▸ **Problem**
In the cubic-equation solution below, what number is the 3rd row divided by to make the pivot in the 3rd column?

***** Page text

In: Math
Find the cubic equation:
f(x) = ax^3+bx^2+cx+d
for which f(-1)=3, f(1)=1, f(2)=6, and f(3)=7.
Find the value of a, b, c, and d
Augmented matrix for given system of equations
Your matrix
X1 | X2 | X3 | X4 | b | |
---|---|---|---|---|---|
1 | -1 | 1 | -1 | 1 | 3 |
2 | 1 | 1 | 1 | 1 | 1 |
3 | 8 | 4 | 2 | 1 | 6 |
4 | 27 | 9 | 3 | 1 | 7 |
Find the pivot in the 1st column in the 1st row (inversing the sign in the whole row)
X1 | X2 | X3 | X4 | b | |
---|---|---|---|---|---|
1 | 1 | -1 | 1 | -1 | -3 |
2 | 1 | 1 | 1 | 1 | 1 |
3 | 8 | 4 | 2 | 1 | 6 |
4 | 27 | 9 | 3 | 1 | 7 |
Eliminate the 1st column
X1 | X2 | X3 | X4 | b | |
---|---|---|---|---|---|
1 | 1 | -1 | 1 | -1 | -3 |
2 | 0 | 2 | 0 | 2 | 4 |
3 | 0 | 12 | -6 | 9 | 30 |
4 | 0 | 36 | -24 | 28 | 88 |
Make the pivot in the 2nd column by dividing the 2nd row by 2
X1 | X2 | X3 | X4 | b | |
---|---|---|---|---|---|
1 | 1 | -1 | 1 | -1 | -3 |
2 | 0 | 1 | 0 | 1 | 2 |
3 | 0 | 12 | -6 | 9 | 30 |
4 | 0 | 36 | -24 | 28 | 88 |
Eliminate the 2nd column
X1 | X2 | X3 | X4 | b | |
---|---|---|---|---|---|
1 | 1 | 0 | 1 | 0 | -1 |
2 | 0 | 1 | 0 | 1 | 2 |
3 | 0 | 0 | -6 | -3 | 6 |
4 | 0 | 0 | -24 | -8 | 16 |
Make the pivot in the 3rd column by dividing the 3rd row by -6
X1 | X2 | X3 | X4 | b | |
---|---|---|---|---|---|
1 | 1 | 0 | 1 | 0 | -1 |
2 | 0 | 1 | 0 | 1 | 2 |
3 | 0 | 0 | 1 | 1/2 | -1 |
4 | 0 | 0 | -24 | -8 | 16 |
Eliminate the 3rd column
X1 | X2 | X3 | X4 | b | |
---|---|---|---|---|---|
1 | 1 | 0 | 0 | -1/2 | 0 |
2 | 0 | 1 | 0 | 1 | 2 |
3 | 0 | 0 | 1 | 1/2 | -1 |
4 | 0 | 0 | 0 | 4 | -8 |
Make the pivot in the 4th column by dividing the 4th row by 4
X1 | X2 | X3 | X4 | b | |
---|---|---|---|---|---|
1 | 1 | 0 | 0 | -1/2 | 0 |
2 | 0 | 1 | 0 | 1 | 2 |
3 | 0 | 0 | 1 | 1/2 | -1 |
4 | 0 | 0 | 0 | 1 | -2 |
Eliminate the 4th column
X1 | X2 | X3 | X4 | b | |
---|---|---|---|---|---|
1 | 1 | 0 | 0 | 0 | -1 |
2 | 0 | 1 | 0 | 0 | 4 |
3 | 0 | 0 | 1 | 0 | 0 |
4 | 0 | 0 | 0 | 1 | -2 |
Solution set:
a = -1
b = 4
c = 0
d = -2

**********
***** Excerpted data

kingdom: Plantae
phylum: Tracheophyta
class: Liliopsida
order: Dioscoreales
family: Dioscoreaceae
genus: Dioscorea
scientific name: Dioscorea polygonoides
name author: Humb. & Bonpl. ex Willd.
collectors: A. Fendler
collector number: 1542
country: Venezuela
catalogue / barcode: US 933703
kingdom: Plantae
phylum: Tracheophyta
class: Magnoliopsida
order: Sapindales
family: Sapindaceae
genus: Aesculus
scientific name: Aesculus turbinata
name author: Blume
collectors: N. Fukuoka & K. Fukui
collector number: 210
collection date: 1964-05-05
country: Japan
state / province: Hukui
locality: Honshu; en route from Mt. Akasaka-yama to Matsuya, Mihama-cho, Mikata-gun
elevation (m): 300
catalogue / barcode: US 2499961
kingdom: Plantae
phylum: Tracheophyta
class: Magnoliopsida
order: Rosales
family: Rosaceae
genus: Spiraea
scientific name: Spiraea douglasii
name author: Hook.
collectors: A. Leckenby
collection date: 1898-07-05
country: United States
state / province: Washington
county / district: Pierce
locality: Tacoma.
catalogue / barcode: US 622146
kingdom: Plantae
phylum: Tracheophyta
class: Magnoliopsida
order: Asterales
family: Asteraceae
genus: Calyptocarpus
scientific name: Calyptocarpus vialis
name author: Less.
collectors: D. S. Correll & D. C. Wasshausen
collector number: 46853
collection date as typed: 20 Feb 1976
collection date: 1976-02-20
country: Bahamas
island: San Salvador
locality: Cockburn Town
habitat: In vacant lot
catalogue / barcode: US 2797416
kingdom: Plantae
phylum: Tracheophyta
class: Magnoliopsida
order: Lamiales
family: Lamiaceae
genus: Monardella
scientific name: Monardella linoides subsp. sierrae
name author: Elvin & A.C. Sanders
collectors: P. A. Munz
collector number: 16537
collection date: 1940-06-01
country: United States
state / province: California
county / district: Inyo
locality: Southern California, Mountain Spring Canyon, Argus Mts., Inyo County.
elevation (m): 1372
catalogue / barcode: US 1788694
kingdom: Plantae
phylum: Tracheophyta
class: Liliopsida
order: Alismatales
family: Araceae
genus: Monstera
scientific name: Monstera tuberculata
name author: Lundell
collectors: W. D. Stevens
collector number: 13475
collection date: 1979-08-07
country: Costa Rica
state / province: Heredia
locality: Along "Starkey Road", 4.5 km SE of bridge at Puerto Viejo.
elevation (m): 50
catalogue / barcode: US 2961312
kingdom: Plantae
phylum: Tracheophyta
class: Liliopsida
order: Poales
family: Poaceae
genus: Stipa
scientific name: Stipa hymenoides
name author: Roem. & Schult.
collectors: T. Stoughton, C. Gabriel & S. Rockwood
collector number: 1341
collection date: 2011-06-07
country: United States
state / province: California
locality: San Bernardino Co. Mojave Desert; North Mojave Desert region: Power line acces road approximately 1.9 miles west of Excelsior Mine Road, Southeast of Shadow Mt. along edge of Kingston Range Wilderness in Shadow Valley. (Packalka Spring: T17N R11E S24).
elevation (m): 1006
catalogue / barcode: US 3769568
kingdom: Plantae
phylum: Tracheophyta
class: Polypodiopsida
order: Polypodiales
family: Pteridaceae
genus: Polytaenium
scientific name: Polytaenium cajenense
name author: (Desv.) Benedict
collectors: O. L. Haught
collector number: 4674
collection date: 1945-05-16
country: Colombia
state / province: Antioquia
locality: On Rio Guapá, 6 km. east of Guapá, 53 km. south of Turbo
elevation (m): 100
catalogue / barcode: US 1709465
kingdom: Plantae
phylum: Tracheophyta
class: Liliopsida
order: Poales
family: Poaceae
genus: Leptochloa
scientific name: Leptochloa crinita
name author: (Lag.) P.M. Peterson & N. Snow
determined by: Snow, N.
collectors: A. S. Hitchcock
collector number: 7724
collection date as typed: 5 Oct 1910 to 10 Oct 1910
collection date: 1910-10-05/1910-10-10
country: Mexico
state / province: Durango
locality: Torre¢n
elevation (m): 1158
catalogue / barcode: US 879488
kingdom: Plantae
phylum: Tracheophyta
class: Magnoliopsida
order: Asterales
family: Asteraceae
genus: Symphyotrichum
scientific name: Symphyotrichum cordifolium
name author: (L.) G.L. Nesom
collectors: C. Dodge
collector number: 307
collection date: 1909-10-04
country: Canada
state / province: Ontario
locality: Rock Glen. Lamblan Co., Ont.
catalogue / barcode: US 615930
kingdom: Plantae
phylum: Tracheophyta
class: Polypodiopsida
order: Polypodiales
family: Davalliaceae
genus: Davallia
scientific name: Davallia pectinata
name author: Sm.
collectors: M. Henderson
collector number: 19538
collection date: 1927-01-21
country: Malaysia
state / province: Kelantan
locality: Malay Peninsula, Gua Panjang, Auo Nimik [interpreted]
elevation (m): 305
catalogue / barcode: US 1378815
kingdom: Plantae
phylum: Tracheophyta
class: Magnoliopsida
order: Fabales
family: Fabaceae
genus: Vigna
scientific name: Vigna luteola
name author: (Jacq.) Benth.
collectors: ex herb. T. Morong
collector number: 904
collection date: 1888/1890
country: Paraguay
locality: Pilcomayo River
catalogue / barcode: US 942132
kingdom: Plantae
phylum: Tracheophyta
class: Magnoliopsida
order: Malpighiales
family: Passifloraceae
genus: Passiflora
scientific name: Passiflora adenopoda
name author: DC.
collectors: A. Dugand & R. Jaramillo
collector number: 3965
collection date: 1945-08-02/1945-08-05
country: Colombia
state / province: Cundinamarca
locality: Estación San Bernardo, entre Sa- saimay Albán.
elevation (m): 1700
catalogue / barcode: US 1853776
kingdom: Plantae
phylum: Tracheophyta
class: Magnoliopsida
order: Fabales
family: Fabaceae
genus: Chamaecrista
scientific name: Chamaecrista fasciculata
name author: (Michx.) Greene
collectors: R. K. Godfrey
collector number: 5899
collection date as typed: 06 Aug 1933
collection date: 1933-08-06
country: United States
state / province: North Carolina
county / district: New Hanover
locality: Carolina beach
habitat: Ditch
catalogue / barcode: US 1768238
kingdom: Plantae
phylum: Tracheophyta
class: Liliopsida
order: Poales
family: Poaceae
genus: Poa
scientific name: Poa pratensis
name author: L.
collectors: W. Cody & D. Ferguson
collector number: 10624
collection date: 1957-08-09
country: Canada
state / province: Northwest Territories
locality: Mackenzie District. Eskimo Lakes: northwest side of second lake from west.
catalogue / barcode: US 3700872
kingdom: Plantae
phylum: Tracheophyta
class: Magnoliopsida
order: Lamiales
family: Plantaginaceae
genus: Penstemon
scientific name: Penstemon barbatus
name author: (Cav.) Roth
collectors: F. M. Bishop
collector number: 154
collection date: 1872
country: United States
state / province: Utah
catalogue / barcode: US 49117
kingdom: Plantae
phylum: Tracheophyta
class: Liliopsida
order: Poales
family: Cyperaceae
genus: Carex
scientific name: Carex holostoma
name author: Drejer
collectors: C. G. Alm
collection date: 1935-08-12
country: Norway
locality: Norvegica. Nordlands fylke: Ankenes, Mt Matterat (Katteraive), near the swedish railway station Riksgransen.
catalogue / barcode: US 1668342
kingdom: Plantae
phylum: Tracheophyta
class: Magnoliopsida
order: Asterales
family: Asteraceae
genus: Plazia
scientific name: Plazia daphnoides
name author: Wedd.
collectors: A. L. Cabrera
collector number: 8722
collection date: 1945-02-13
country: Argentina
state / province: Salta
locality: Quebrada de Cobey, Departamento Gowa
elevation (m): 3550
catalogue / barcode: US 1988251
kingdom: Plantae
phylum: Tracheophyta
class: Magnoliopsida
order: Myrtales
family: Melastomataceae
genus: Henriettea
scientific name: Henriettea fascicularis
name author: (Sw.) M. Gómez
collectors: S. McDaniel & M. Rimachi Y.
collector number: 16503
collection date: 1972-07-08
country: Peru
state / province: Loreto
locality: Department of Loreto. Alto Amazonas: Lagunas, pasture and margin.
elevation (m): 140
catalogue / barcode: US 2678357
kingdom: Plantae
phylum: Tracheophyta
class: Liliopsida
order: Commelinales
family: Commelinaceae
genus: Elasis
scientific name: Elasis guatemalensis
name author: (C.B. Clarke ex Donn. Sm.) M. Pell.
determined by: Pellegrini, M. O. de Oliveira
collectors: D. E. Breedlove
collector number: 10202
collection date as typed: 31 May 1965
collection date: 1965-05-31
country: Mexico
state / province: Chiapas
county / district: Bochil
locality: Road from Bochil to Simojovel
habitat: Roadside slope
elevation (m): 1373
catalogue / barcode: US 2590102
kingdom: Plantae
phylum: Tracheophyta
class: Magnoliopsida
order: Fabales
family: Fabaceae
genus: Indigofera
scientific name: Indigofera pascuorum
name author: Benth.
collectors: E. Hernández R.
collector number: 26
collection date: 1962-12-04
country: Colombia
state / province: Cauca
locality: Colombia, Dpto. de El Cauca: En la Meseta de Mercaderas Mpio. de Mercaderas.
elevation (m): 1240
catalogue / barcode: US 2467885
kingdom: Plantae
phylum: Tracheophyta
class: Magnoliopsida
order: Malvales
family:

**********

▸ **Final answer**
-6